On Monday, some completed conference committee reports were passed by the House and sent to the Senate, but several more lay dormant, the committee co-chairs from the two chambers unable to reach agreement.
So it’s on to a special session, but how soon Gov. Tim Walz will call one remains to be seen. The timing is likely to hinge upon how far apart the various unconcluded conference committees are in crafting their final reports.

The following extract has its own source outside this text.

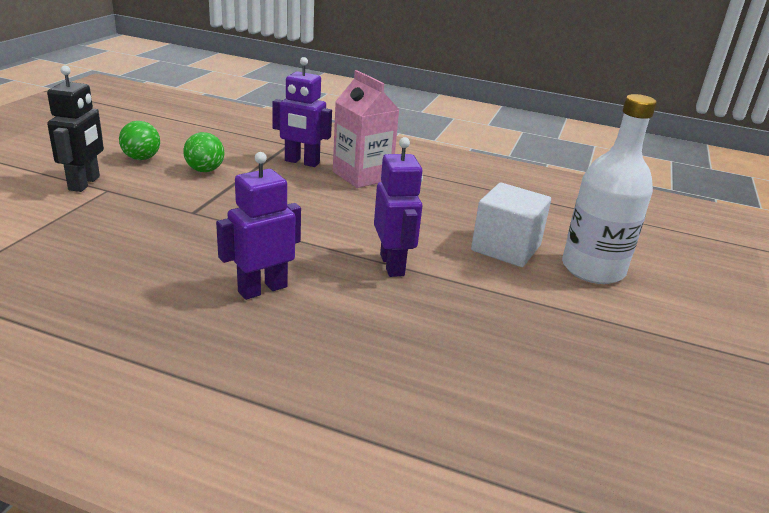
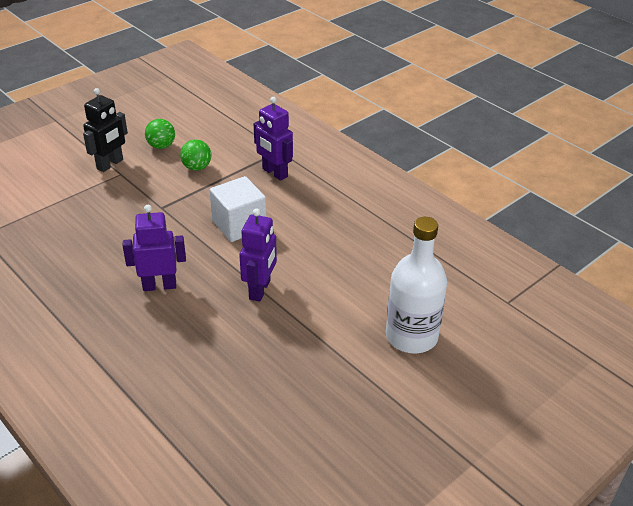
camera: 30 degrees right, 10 degrees up
(362, 176) = (310, 198): pink carton -> none
(506, 248) = (360, 298): white cube -> white cube (239, 225)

“We’ll continue to do the work, and when the work’s ready, I’ll bring them back for a one-day special session and we’ll button things up,” Walz said Monday afternoon before meeting with legislative leaders.
Next steps?
Speaker Emerita Melissa Hortman (DFL-Brooklyn Park) said legislative leaders and the governor have given all conference committees a deadline of 5 p.m. Wednesday to finish their work. She predicted the earliest a special session could start would be Friday, and urged conference committee chairs to focus on getting the budgeting portion of their bills fleshed out and to let go of any policy differences standing in the way of reaching agreement.
What’s left?
Still left unfinished are agreements that would set budgets for the next two biennia in the areas of commerce, education, energy, environment and natural resources, health, higher education, human services, labor and workforce development, and transportation.
And then there’s the tax bill, which would determine the how and how much of collecting revenue to fund all state programs. Neither the House nor the Senate had an omnibus tax bill voted upon by the time the two chambers adjourned Monday, although the House bill did make it to the floor last week before being tabled.
In an early stage of its legislative life is a bill for capital investment — known as a bonding bill — which would ascertain what infrastructure projects would be funded by state borrowing in the 2026-27 biennium.